**Recorded information:**
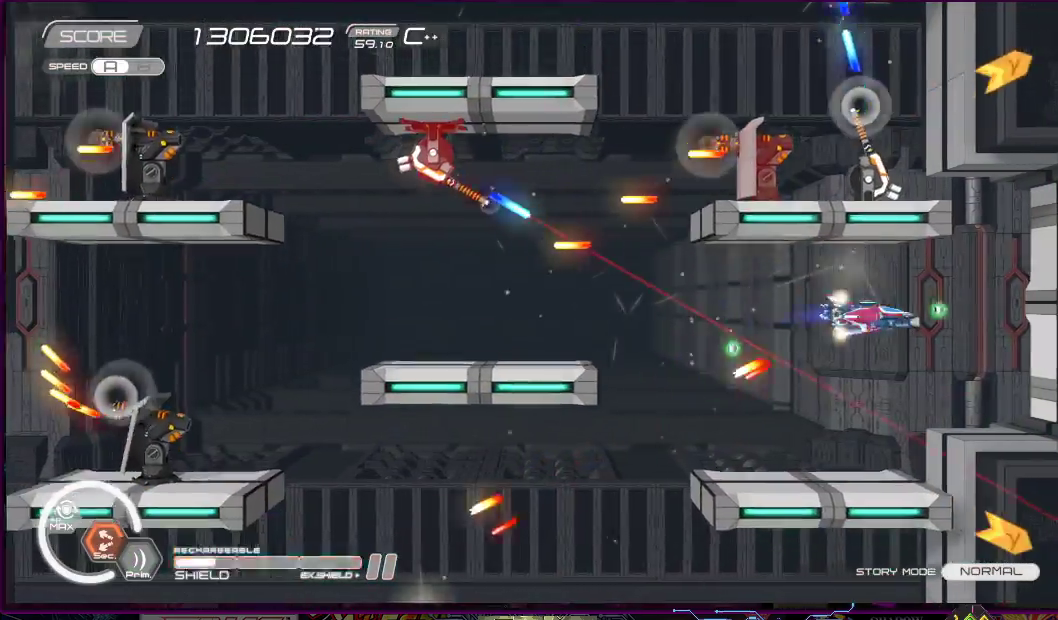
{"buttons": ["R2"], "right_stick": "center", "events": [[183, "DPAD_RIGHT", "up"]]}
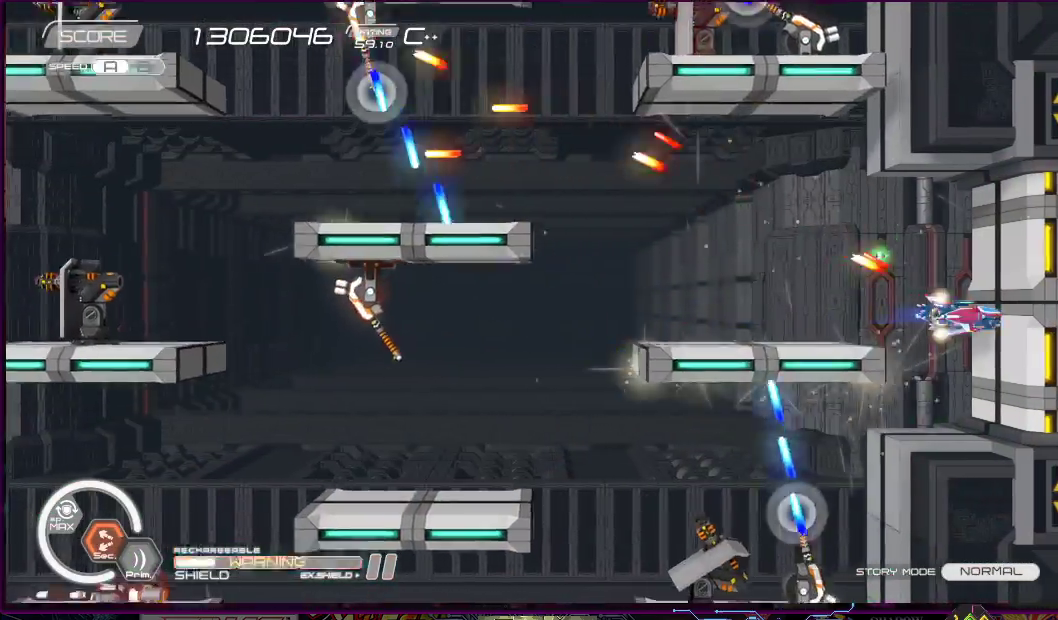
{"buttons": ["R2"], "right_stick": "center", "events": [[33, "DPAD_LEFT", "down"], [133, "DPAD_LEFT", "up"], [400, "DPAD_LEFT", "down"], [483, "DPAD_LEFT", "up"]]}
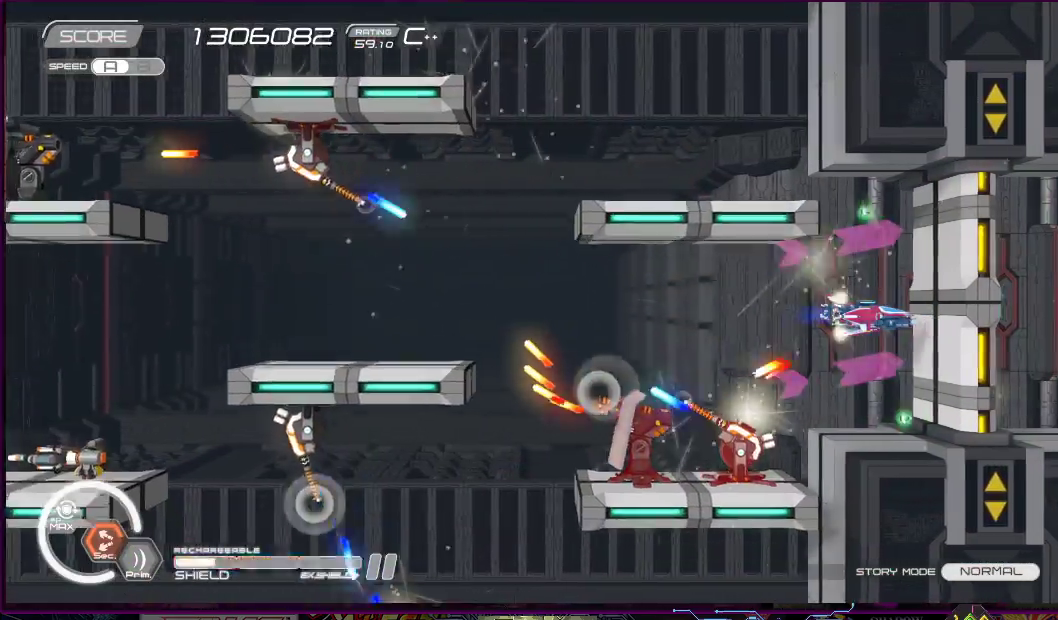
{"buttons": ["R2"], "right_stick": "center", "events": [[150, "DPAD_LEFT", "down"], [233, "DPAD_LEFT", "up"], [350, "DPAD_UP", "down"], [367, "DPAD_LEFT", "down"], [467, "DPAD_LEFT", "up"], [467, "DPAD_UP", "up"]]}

**Task goal:** Copy the listing above word for word. Do not include the pictures.

**Exercise result:**
{"buttons": ["R2"], "right_stick": "center", "events": [[183, "DPAD_RIGHT", "up"]]}
{"buttons": ["R2"], "right_stick": "center", "events": [[33, "DPAD_LEFT", "down"], [133, "DPAD_LEFT", "up"], [400, "DPAD_LEFT", "down"], [483, "DPAD_LEFT", "up"]]}
{"buttons": ["R2"], "right_stick": "center", "events": [[150, "DPAD_LEFT", "down"], [233, "DPAD_LEFT", "up"], [350, "DPAD_UP", "down"], [367, "DPAD_LEFT", "down"], [467, "DPAD_LEFT", "up"], [467, "DPAD_UP", "up"]]}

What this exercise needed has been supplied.